Lloyd Kiva New (1916-2002) is not a name I was familiar with on the East Coast.  Yet, when he died in 2002 the New York Times devoted substantial space to his obituary.

In honor of the 100th anniversary of New’s birth there are currently 2 exhibitions in Santa Fe about his work with a third coming later this year.  They are at the Museum of Contemporary Native Art (MOCNA), ““Lloyd Kiva New: Art, Design, and Influence” and at the Museum of Indian Arts and Culture (MIAC), “A New Century: The Life and Legacy of Cherokee Artist and Educator Lloyd “Kiva” New”.

Lloyd New was a Cherokee born in Oklahoma.  He was an artist, a designer and a teacher and graduated from the prestigious Chicago Art Institute in 1938, taught at the Phoenix Indian school for a while, then in 1941 enlisted in the Navy.  In 1946 he opened his own design studio and named it Kiva Studio.  He also included it in his name.  He built up a wealthy clientele and became known for his handbags, clothing and printed textiles throughout the 1950’s.  Here is an image of New with an IAIA student ca. 1965 from the IAIA archives.

Lloyd Kiva New in the textile printing studio with IAIA student
c. 1965, IAIA archives

It was as a teacher, however, that he had the greatest influence having started with Dr. George Boyce the Institute of American Indian Arts  (IAIA) in Santa Fe.  IAIA was founded in 1962 under the Kennedy administration first as a high school under the Bureau of Indian Affairs.  It became a Congressionally chartered two-year college in 1986 offering associate degrees in Studio Arts, Creative Writing and Museum Studies.  Today, it is full fledged college where you can get a BA & MA.  Some of the most important Native American artists and writers have gone there.  To name just a few, Dan Namingha, Fritz Scholder, David Bradley, Doug Hyde, Allan Houser, Charles Loloma,  and T.C. Cannon.

New was first Director of the Institute then President from 1965 to 1978 when he retired, only to go back in 1988 to guide the school through its separation from the Bureau of Indian Affairs.  In 1989 when he was honored as a Santa Fe Living Treasure, he said about the school, “It should add to its vision--its goals, its objectives—an obligation to help every student who goes there to make a good living.”

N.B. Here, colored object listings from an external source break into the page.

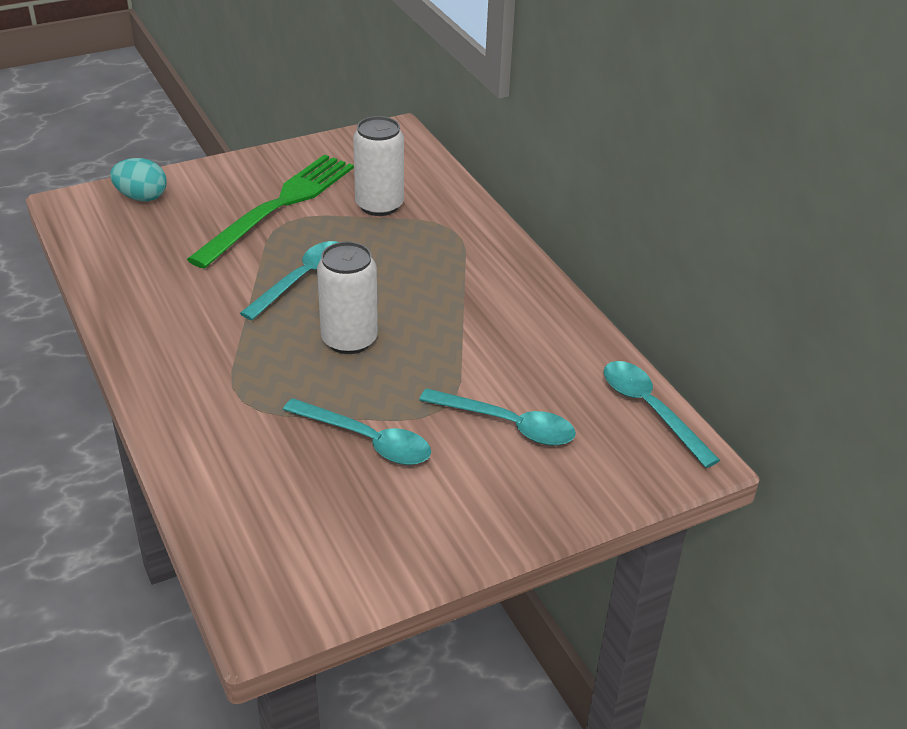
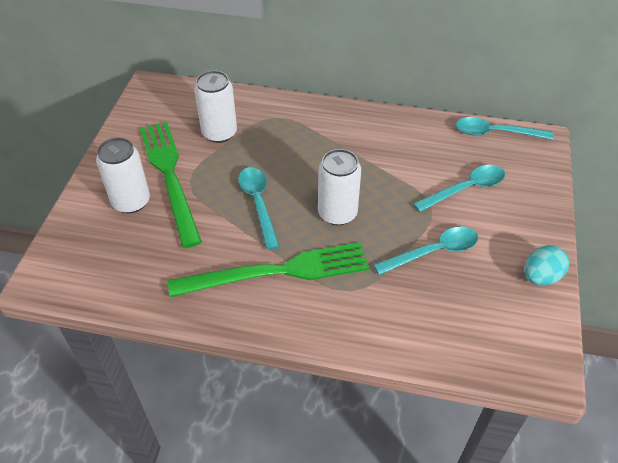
camera: 50 degrees left, 10 degrees up
turquoise egg [110,158,167,201] -> turquoise egg moved to [524,245,569,286]
none -> white can [96,137,150,213]
none -> green fork [168,242,369,297]

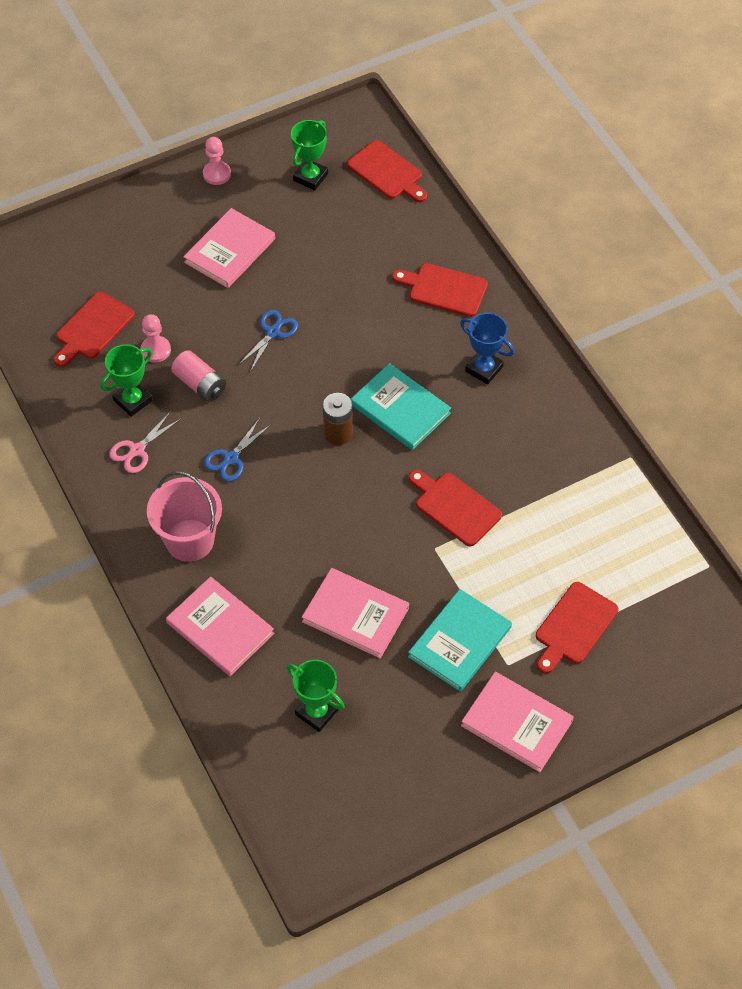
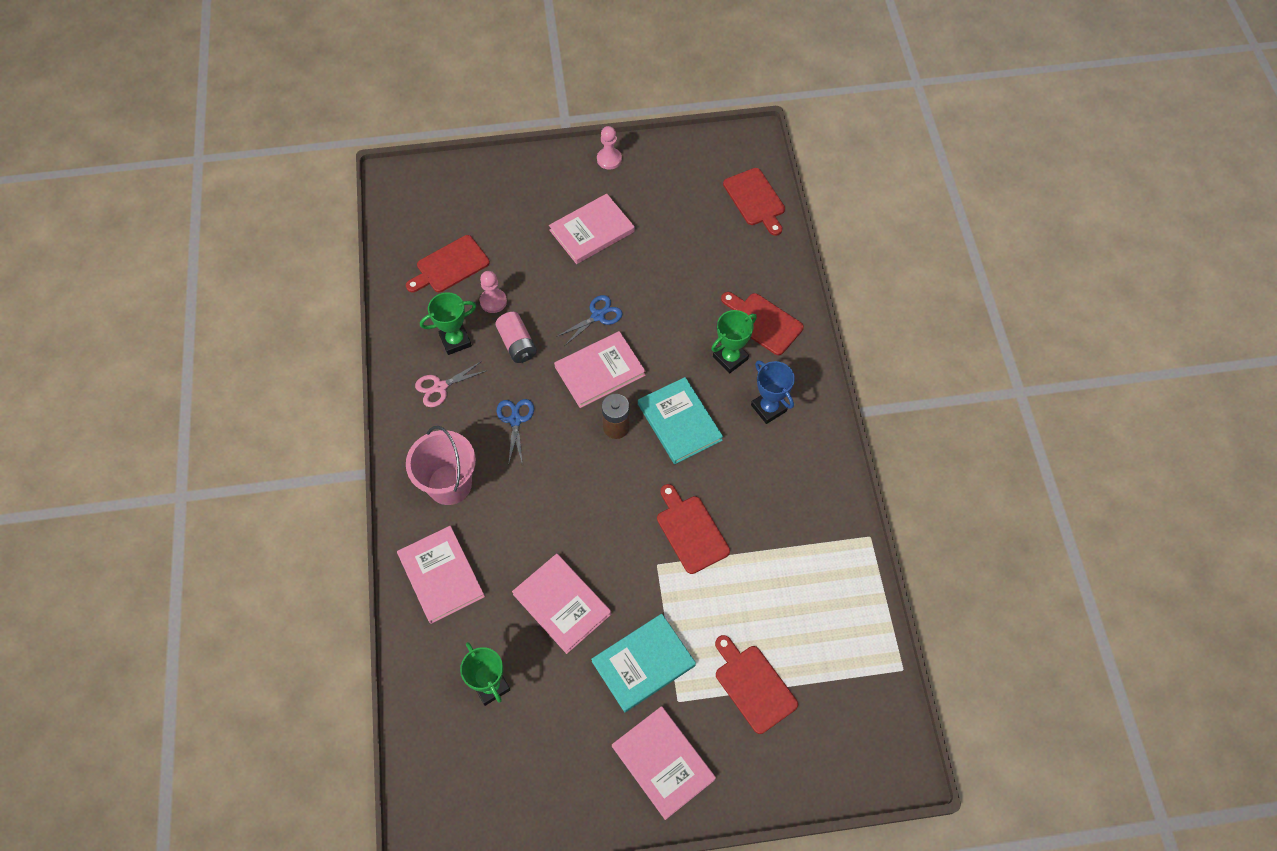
camera: 20 degrees right, 5 degrees up
blue scissors [204,418,271,482] -> blue scissors turned 120 degrees clockwise [497,399,534,466]
green trophy [291,120,328,190] -> green trophy moved to [711,310,757,373]
red cutting board [536,582,618,674] -> red cutting board turned 90 degrees clockwise [715,635,798,734]
none -> pink book [554,331,646,408]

The exhibition at MOCNA was curated by 3 different people for various aspects of the show they are Rose Marie Cutropia, Tatiana Lomahaftewa-Singer and Ryan S. Flahive. The MOCNA installation is dense with materials and immerses one in the artists work.  The extremely impressive main gallery has over 30 textiles designed by New’s students in the 1960’s and 1970’s.  There is also a computer device where one can design one’s own textile on a large screen.


Another section of the show is a mock-up of the Kiva Studio with small chests of drawers, which one can open and see images, clipping and some of the hardware that went on the shirts or handbags which surround you in the room.

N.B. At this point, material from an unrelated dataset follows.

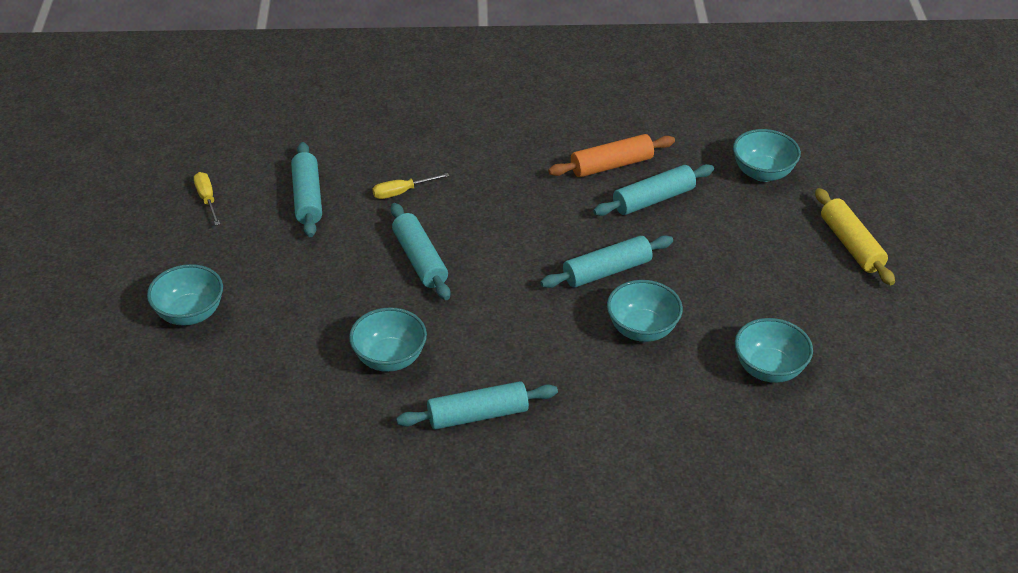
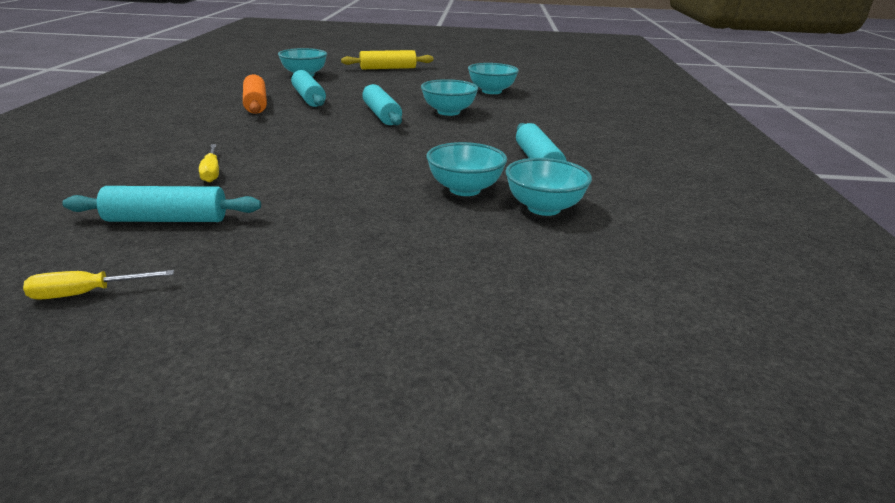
camera: 85 degrees left, 15 degrees down
turquoise bowl [147,264,223,326] -> turquoise bowl moved to [505,158,592,216]
turquoise rolling pin [391,203,450,300] -> none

The third part of the show is devoted to the watercolors.  His images of World War II are poignant indeed.  Unfortunately, I do not have any to illustrate but if you are in Santa Fe before July 31st you can go see them for yourselves.

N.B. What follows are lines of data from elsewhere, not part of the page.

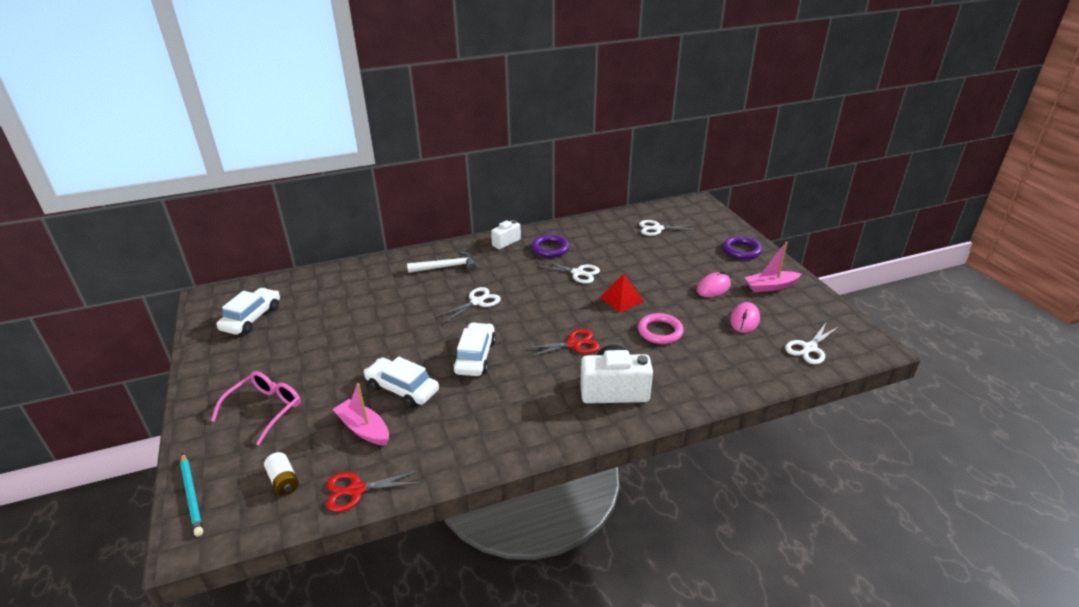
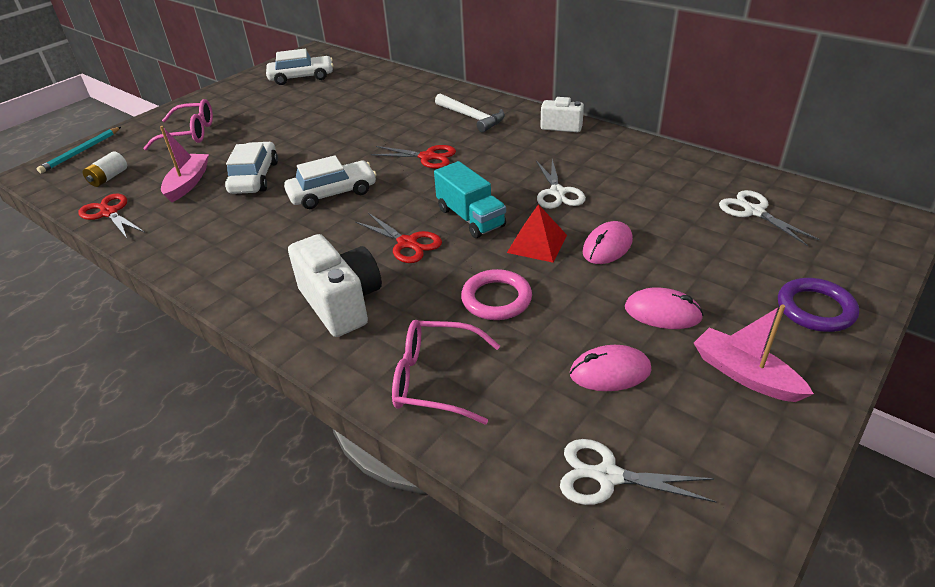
camera: 60 degrees right, 5 degrees up
white scissors [435,287,501,324] -> red scissors [371,145,456,169]
purple ring [532,234,569,257] -> none
none -> pink glasses [392,320,500,424]
none -> turquoise truck [434,161,506,238]
none -> pink mouse [582,221,633,264]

The MIAC exhibition which is curated by Tony Chavarria, Curator of Ethnology, is sparser and simpler allowing one to focus more closely on the artist’s work.  Rather than bunching a group of handbags together they just show one or two in a case.  It is less razzle-dazzle and more contemplative.  This is a case of handbags photo taken by Jason Ordaz from the MOCNA exhibition while MIAC might show a single handbag with a scarf. Here is one photographed by Blair Clark.



My favorite piece in either show is at MIAC it is a shirt with horses that has buttons designed by Charles Loloma who is among the most widely known of Native American artists.  When my wife was curator of 20th century decorative arts at the Metropolitan museum in the early 1980’s we were invited to view a trunk show that Loloma was holding in a New York Fifth Avenue apartment.

Photo credit: Blair Clark

Photo credit: Blair Clark

These exhibitions are eye openers to Native Fashion a hot subject at the moment with a much acclaimed show at the Peabody Essex Museum called, “Native Fashion Now”.  The artists  themselves, however, do not want to be known as Native, but as designers, as well they should be.